Charlie Stross has written a travelogue about Japan. As with most, nay, all of his stuff, it is very much worth reading:
You can wander into a Japanese department store and lose an entire day, without even scraping the surface of the mall it's embedded in. My personal nemesis is Yodabashi Camera: a department store that has a clothing and houseware department embedded in it where most such shops would feature an electronics boutique department. Half of the sixth floor of its Yokohama branch is given over to capsule toy vending machines, where for 200 yen (about 80 pence) you can turn the knob and acquire a tennis ball sized bundle of mysterious plasticky goodness with a model kit of some complexity within. My favourite (which Feorag acquired from a capsule toy machine at Puroland, of which more later) is a capsule toy that contains a self-assembly model of a capsule toy machine, complete with tiny capsule toys ready to vend. Even the toys teach recursion ...
Tokyo is ... well dammit, I only spent four days there and you expect me to describe it? Tokyo left me feeling like an illiterate Albanian shepherd teleported without warning to the UK, staring slack-jawed in wonder at the vast, gleaming, powerful public works of metropolitan Huddersfield, reeking of wealth and efficiency and a goat-free future. From the thirty-seventh floor of a skyscraper I looked out across the high rise skyline, red lights blinking fretfully in the grip of a typhoon as winds strong enough to blow sheets of rain up the glass of the window rumbled around me, and I realized: this future has no place for goats.
Kyoto, the former imperial capital, looks like just another modern Japanese city at first. But then, as you're walking through a shopping arcade that specializes in commercial catering supply shops (such as the shop that sells nothing but cash registers, or the signage supplier), you spot a gap between two stalls — and plugging it, the courtyard of an ancient Buddhist temple, sharing a cigarette with the high wooden archway of a Shinto shrine.
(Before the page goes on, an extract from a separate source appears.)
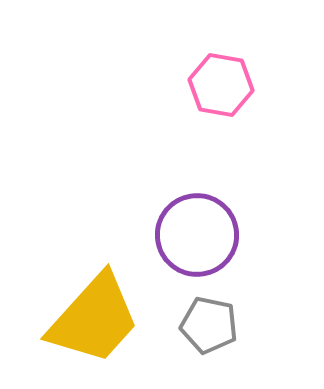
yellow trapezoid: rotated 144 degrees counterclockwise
There's a sign in front, with an English translation, so you pause to read it. "Founded by the abbot ... around 768 ... burned down during the wars ... this is a modern reconstruction ..." And you're about to walk away, disappointed, when you read the final words: " ... created in 1633." It's just as much a modern replica as the Christopher Wren reconstruction of St Paul's Cathedral — and yet, the same language is used of reproduction castles cast in the concrete of 1930s modernism, or Buddhist temples from the fourteenth century.
These living conditions place a mold around the behaviour of the people who live with them. Take the wearing of uniforms, for example. In the UK, with a few exceptions — the uniformed services of government, police and military and fire services — we respond poorly to being placed in a uniform; it's a sign of depersonalization, stripping us of individuality. In Japan, however, uniforms are everywhere. Even people who don't have to wear them seem to gravitate towards workwear that's uniform in its appearance: taxi drivers in dark suits, peaked hats, and white gloves. Uniforms confer status — a uniform is a sign that you belong to some greater social context, to a corporation or a shop or a school or something important.
(The last part makes a similar point to Momus' essay on "superlegitimacy".)

On a tangent: Earthquake sets Japan back to 2147.